Exercise instructions. Please filter the data down to the lines that include the word "pages" and copy them.

Provided data.

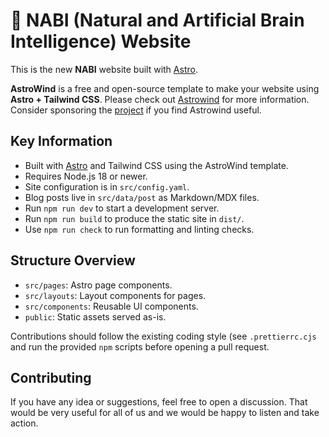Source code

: # 🧠 NABI (Natural and Artificial Brain Intelligence) Website

This is the new **NABI** website built with [Astro](https://astro.build/).

**AstroWind** is a free and open-source template to make your website using
**Astro + Tailwind CSS**. Please check out
[Astrowind](https://github.com/onwidget/astrowind) for more information.
Consider sponsoring the [project](https://buymeacoffee.com/onwidget) if
you find Astrowind useful.

## Key Information

- Built with [Astro](https://astro.build/) and Tailwind CSS using the AstroWind template.
- Requires Node.js 18 or newer.
- Site configuration is in `src/config.yaml`.
- Blog posts live in `src/data/post` as Markdown/MDX files.
- Run `npm run dev` to start a development server.
- Run `npm run build` to produce the static site in `dist/`.
- Use `npm run check` to run formatting and linting checks.

## Structure Overview

- `src/pages`: Astro page components.
- `src/layouts`: Layout components for pages.
- `src/components`: Reusable UI components.
- `public`: Static assets served as-is.

Contributions should follow the existing coding style (see `.prettierrc.cjs`
and run the provided `npm` scripts before opening a pull request.

## Contributing

If you have any idea or suggestions, feel free to open a discussion.
That would be very useful for all of us and we would be happy to listen and take
action.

Exercise result.
- `src/pages`: Astro page components.
- `src/layouts`: Layout components for pages.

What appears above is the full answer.